**What you have to do**:
Quote all of the records below word for word, leaving the pictures out of your answer.

Records taken from a dataset:
——
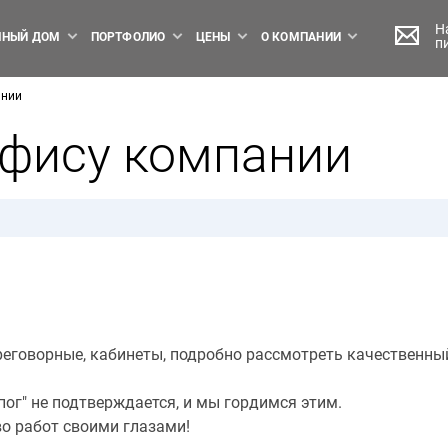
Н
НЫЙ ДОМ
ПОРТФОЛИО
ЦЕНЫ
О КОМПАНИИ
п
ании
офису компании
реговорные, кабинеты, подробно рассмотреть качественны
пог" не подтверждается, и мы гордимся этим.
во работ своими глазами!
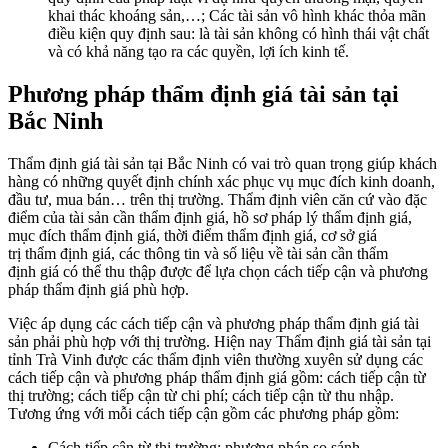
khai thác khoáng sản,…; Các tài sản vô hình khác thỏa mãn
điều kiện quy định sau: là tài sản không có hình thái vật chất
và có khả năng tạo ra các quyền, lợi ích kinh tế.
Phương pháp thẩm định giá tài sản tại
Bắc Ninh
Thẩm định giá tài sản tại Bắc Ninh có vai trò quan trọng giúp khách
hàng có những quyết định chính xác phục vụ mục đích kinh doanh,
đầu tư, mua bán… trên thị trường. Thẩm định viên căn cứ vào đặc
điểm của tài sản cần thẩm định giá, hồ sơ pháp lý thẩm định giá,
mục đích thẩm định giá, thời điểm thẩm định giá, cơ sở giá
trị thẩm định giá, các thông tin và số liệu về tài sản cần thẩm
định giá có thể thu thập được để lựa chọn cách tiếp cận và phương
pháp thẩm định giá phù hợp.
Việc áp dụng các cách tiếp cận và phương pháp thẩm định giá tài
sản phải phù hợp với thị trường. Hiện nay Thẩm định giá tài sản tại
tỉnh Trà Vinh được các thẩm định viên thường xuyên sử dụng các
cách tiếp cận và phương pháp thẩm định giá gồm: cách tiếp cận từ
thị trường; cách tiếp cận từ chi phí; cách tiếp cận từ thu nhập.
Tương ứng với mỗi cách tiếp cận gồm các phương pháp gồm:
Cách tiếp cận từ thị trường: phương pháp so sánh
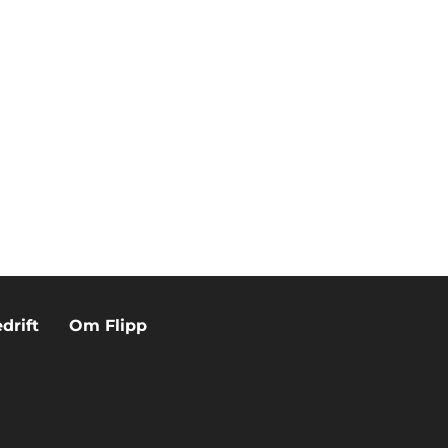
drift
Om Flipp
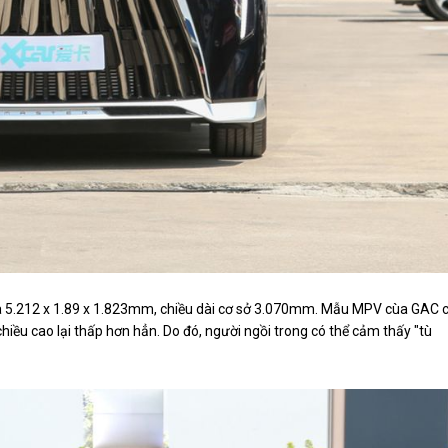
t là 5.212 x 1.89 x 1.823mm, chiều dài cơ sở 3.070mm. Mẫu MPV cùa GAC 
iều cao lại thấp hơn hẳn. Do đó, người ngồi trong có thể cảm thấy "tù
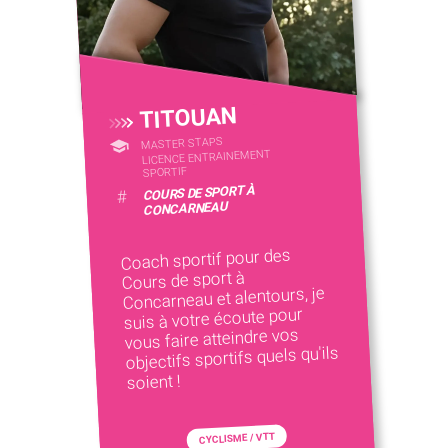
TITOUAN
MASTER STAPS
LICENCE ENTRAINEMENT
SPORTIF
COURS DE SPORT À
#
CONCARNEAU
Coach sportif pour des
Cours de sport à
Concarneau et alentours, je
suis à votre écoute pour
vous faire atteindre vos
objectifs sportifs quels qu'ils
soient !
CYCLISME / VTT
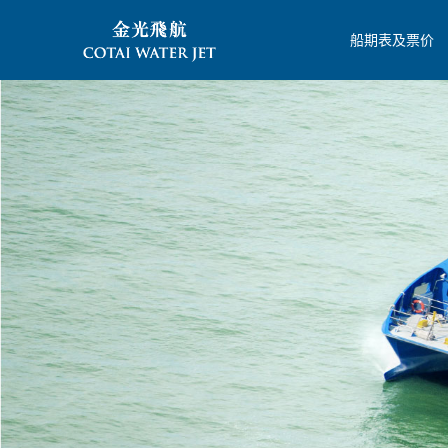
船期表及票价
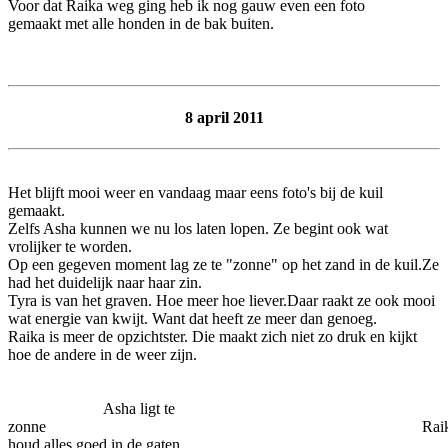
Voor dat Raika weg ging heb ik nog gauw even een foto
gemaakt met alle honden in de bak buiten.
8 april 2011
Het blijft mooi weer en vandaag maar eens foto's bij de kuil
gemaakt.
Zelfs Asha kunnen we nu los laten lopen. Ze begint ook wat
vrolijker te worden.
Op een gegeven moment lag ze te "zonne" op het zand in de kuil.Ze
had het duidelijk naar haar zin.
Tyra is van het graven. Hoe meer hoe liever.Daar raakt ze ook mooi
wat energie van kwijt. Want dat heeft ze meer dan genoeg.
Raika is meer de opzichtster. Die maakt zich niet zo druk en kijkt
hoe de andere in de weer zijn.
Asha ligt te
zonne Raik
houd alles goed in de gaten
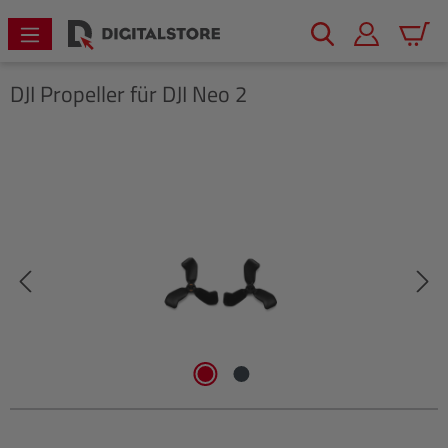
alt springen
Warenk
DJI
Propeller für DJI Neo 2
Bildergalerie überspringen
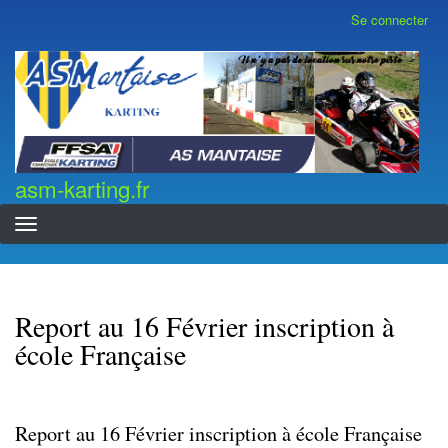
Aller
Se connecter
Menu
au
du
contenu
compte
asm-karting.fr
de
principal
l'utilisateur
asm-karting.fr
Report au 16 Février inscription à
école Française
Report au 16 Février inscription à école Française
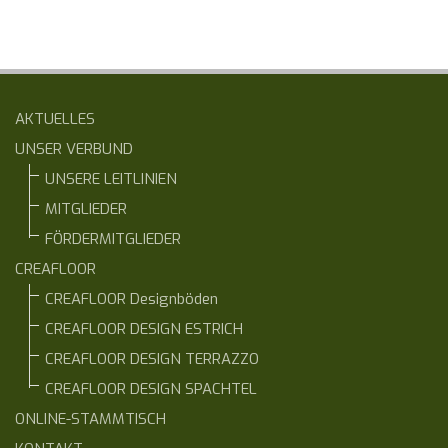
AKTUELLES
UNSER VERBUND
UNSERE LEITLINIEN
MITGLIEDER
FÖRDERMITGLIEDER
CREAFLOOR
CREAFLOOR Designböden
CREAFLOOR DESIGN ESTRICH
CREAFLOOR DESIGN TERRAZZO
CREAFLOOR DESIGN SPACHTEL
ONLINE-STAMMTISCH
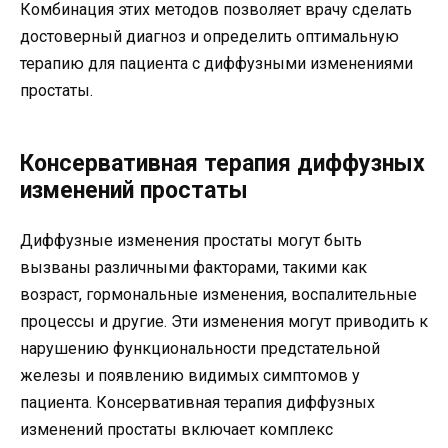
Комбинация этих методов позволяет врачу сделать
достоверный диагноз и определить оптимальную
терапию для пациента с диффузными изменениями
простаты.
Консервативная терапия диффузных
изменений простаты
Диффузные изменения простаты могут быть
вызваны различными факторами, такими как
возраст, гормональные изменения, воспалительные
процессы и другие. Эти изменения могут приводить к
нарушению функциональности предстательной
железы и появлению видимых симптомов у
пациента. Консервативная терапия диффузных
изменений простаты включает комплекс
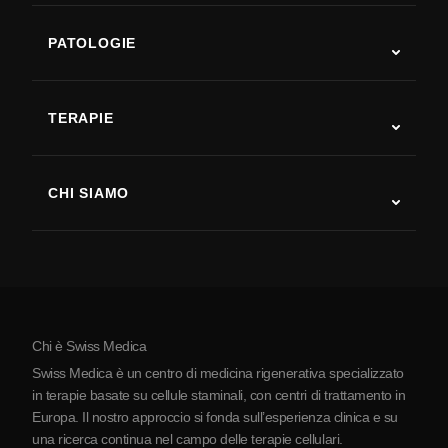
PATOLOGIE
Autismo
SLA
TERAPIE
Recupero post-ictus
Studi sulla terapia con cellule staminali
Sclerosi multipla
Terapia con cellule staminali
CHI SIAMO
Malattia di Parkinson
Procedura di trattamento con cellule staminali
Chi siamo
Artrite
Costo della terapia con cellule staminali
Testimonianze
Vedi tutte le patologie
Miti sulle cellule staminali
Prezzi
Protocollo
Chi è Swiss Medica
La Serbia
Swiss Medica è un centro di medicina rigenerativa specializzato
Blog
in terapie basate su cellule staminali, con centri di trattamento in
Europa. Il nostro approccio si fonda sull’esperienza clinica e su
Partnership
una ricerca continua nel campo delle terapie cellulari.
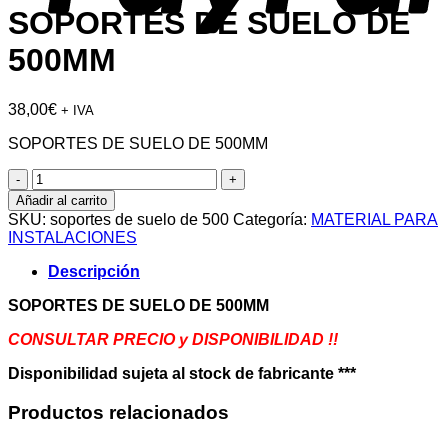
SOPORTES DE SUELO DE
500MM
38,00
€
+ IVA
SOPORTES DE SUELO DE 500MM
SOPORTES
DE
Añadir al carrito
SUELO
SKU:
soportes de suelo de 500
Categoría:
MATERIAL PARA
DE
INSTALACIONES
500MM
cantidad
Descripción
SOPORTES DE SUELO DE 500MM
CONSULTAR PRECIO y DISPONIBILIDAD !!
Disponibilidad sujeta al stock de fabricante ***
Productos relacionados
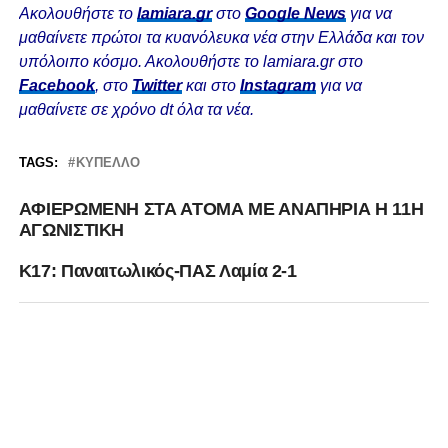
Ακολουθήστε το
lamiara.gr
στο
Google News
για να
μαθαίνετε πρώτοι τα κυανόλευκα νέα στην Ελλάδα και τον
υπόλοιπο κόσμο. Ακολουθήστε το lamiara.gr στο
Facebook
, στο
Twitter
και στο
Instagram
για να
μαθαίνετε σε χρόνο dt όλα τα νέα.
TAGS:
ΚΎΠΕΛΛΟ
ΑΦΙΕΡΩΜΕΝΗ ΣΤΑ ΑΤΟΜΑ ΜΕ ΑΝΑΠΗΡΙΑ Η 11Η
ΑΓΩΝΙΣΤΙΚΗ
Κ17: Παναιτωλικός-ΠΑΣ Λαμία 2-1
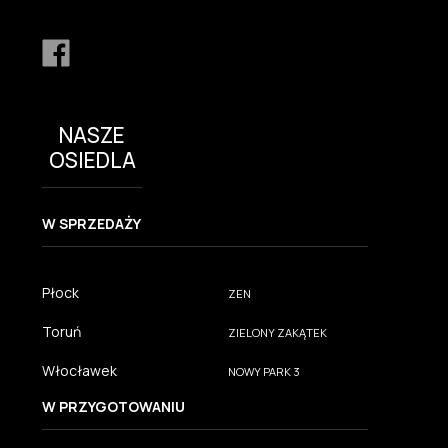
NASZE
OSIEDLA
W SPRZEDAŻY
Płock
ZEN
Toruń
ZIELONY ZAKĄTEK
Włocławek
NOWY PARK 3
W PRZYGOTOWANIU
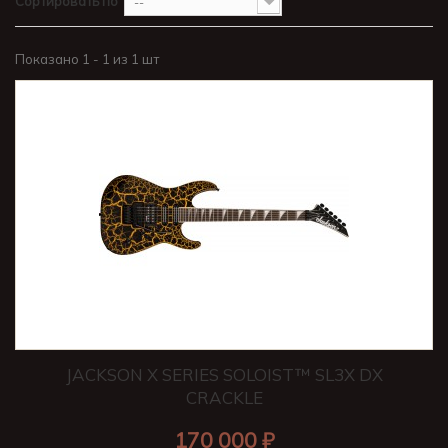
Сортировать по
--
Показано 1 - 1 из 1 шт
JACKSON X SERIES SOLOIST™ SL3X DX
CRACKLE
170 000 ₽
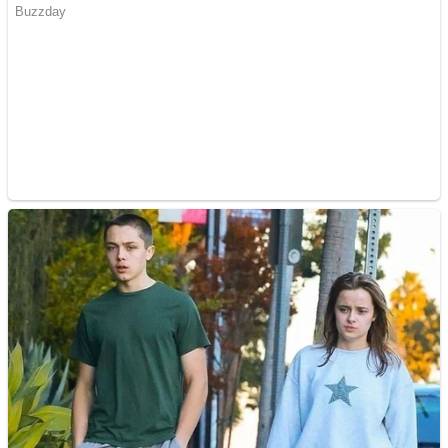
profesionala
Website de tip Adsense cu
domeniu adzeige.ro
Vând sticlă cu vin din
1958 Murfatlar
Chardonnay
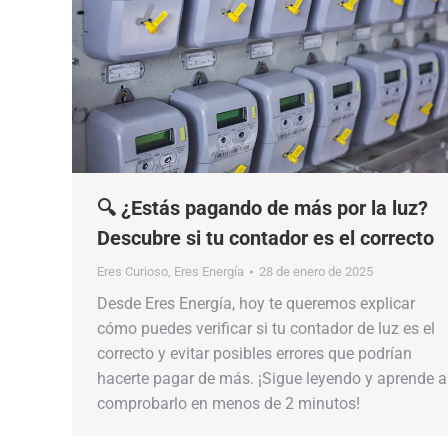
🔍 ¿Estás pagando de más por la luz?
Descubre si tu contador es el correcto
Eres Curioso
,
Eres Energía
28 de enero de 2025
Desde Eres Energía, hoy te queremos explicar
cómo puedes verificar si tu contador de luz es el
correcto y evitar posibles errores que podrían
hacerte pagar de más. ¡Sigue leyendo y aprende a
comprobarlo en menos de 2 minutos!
——
**Solution**:
Н
НЫЙ ДОМ
ПОРТФОЛИО
ЦЕНЫ
О КОМПАНИИ
п
ании
офису компании
реговорные, кабинеты, подробно рассмотреть качественны
пог" не подтверждается, и мы гордимся этим.
во работ своими глазами!
khai thác khoáng sản,…; Các tài sản vô hình khác thỏa mãn
điều kiện quy định sau: là tài sản không có hình thái vật chất
và có khả năng tạo ra các quyền, lợi ích kinh tế.
Phương pháp thẩm định giá tài sản tại
Bắc Ninh
Thẩm định giá tài sản tại Bắc Ninh có vai trò quan trọng giúp khách
hàng có những quyết định chính xác phục vụ mục đích kinh doanh,
đầu tư, mua bán… trên thị trường. Thẩm định viên căn cứ vào đặc
điểm của tài sản cần thẩm định giá, hồ sơ pháp lý thẩm định giá,
mục đích thẩm định giá, thời điểm thẩm định giá, cơ sở giá
trị thẩm định giá, các thông tin và số liệu về tài sản cần thẩm
định giá có thể thu thập được để lựa chọn cách tiếp cận và phương
pháp thẩm định giá phù hợp.
Việc áp dụng các cách tiếp cận và phương pháp thẩm định giá tài
sản phải phù hợp với thị trường. Hiện nay Thẩm định giá tài sản tại
tỉnh Trà Vinh được các thẩm định viên thường xuyên sử dụng các
cách tiếp cận và phương pháp thẩm định giá gồm: cách tiếp cận từ
thị trường; cách tiếp cận từ chi phí; cách tiếp cận từ thu nhập.
Tương ứng với mỗi cách tiếp cận gồm các phương pháp gồm:
Cách tiếp cận từ thị trường: phương pháp so sánh
drift
Om Flipp
t là 5.212 x 1.89 x 1.823mm, chiều dài cơ sở 3.070mm. Mẫu MPV cùa GAC 
iều cao lại thấp hơn hẳn. Do đó, người ngồi trong có thể cảm thấy "tù
TITOUAN
MASTER STAPS
LICENCE ENTRAINEMENT
SPORTIF
COURS DE SPORT À
#
CONCARNEAU
Coach sportif pour des
Cours de sport à
Concarneau et alentours, je
suis à votre écoute pour
vous faire atteindre vos
objectifs sportifs quels qu'ils
soient !
CYCLISME / VTT
船期表及票价
Voor dat Raika weg ging heb ik nog gauw even een foto
gemaakt met alle honden in de bak buiten.
8 april 2011
Het blijft mooi weer en vandaag maar eens foto's bij de kuil
gemaakt.
Zelfs Asha kunnen we nu los laten lopen. Ze begint ook wat
vrolijker te worden.
Op een gegeven moment lag ze te "zonne" op het zand in de kuil.Ze
had het duidelijk naar haar zin.
Tyra is van het graven. Hoe meer hoe liever.Daar raakt ze ook mooi
wat energie van kwijt. Want dat heeft ze meer dan genoeg.
Raika is meer de opzichtster. Die maakt zich niet zo druk en kijkt
hoe de andere in de weer zijn.
Asha ligt te
zonne Raik
houd alles goed in de gaten
alt springen
Warenk
DJI
Propeller für DJI Neo 2
Bildergalerie überspringen
Aller
Se connecter
Menu
au
du
contenu
compte
asm-karting.fr
de
principal
l'utilisateur
asm-karting.fr
Report au 16 Février inscription à
école Française
Report au 16 Février inscription à école Française
AKTUELLES
UNSER VERBUND
UNSERE LEITLINIEN
MITGLIEDER
FÖRDERMITGLIEDER
CREAFLOOR
CREAFLOOR Designböden
CREAFLOOR DESIGN ESTRICH
CREAFLOOR DESIGN TERRAZZO
CREAFLOOR DESIGN SPACHTEL
ONLINE-STAMMTISCH
Комбинация этих методов позволяет врачу сделать
достоверный диагноз и определить оптимальную
терапию для пациента с диффузными изменениями
простаты.
Консервативная терапия диффузных
изменений простаты
Диффузные изменения простаты могут быть
вызваны различными факторами, такими как
возраст, гормональные изменения, воспалительные
процессы и другие. Эти изменения могут приводить к
нарушению функциональности предстательной
железы и появлению видимых симптомов у
пациента. Консервативная терапия диффузных
изменений простаты включает комплекс
PATOLOGIE
Autismo
SLA
TERAPIE
Recupero post-ictus
Studi sulla terapia con cellule staminali
Sclerosi multipla
Terapia con cellule staminali
CHI SIAMO
Malattia di Parkinson
Procedura di trattamento con cellule staminali
Chi siamo
Artrite
Costo della terapia con cellule staminali
Testimonianze
Vedi tutte le patologie
Miti sulle cellule staminali
Prezzi
Protocollo
Chi è Swiss Medica
La Serbia
Swiss Medica è un centro di medicina rigenerativa specializzato
Blog
in terapie basate su cellule staminali, con centri di trattamento in
Europa. Il nostro approccio si fonda sull’esperienza clinica e su
Partnership
una ricerca continua nel campo delle terapie cellulari.
SOPORTES DE SUELO DE
500MM
38,00
€
+ IVA
SOPORTES DE SUELO DE 500MM
SOPORTES
DE
Añadir al carrito
SUELO
SKU:
soportes de suelo de 500
Categoría:
MATERIAL PARA
DE
INSTALACIONES
500MM
cantidad
Descripción
SOPORTES DE SUELO DE 500MM
CONSULTAR PRECIO y DISPONIBILIDAD !!
Disponibilidad sujeta al stock de fabricante ***
Productos relacionados
Ακολουθήστε το
lamiara.gr
στο
Google News
για να
μαθαίνετε πρώτοι τα κυανόλευκα νέα στην Ελλάδα και τον
υπόλοιπο κόσμο. Ακολουθήστε το lamiara.gr στο
Facebook
, στο
Twitter
και στο
Instagram
για να
μαθαίνετε σε χρόνο dt όλα τα νέα.
TAGS:
ΚΎΠΕΛΛΟ
ΑΦΙΕΡΩΜΕΝΗ ΣΤΑ ΑΤΟΜΑ ΜΕ ΑΝΑΠΗΡΙΑ Η 11Η
ΑΓΩΝΙΣΤΙΚΗ
Κ17: Παναιτωλικός-ΠΑΣ Λαμία 2-1
NASZE
OSIEDLA
W SPRZEDAŻY
Płock
ZEN
Toruń
ZIELONY ZAKĄTEK
Włocławek
NOWY PARK 3
W PRZYGOTOWANIU
Сортировать по
--
Показано 1 - 1 из 1 шт
JACKSON X SERIES SOLOIST™ SL3X DX
CRACKLE
170 000 ₽
profesionala
Website de tip Adsense cu
domeniu adzeige.ro
Vând sticlă cu vin din
1958 Murfatlar
Chardonnay
🔍 ¿Estás pagando de más por la luz?
Descubre si tu contador es el correcto
Eres Curioso
,
Eres Energía
28 de enero de 2025
Desde Eres Energía, hoy te queremos explicar
cómo puedes verificar si tu contador de luz es el
correcto y evitar posibles errores que podrían
hacerte pagar de más. ¡Sigue leyendo y aprende a
comprobarlo en menos de 2 minutos!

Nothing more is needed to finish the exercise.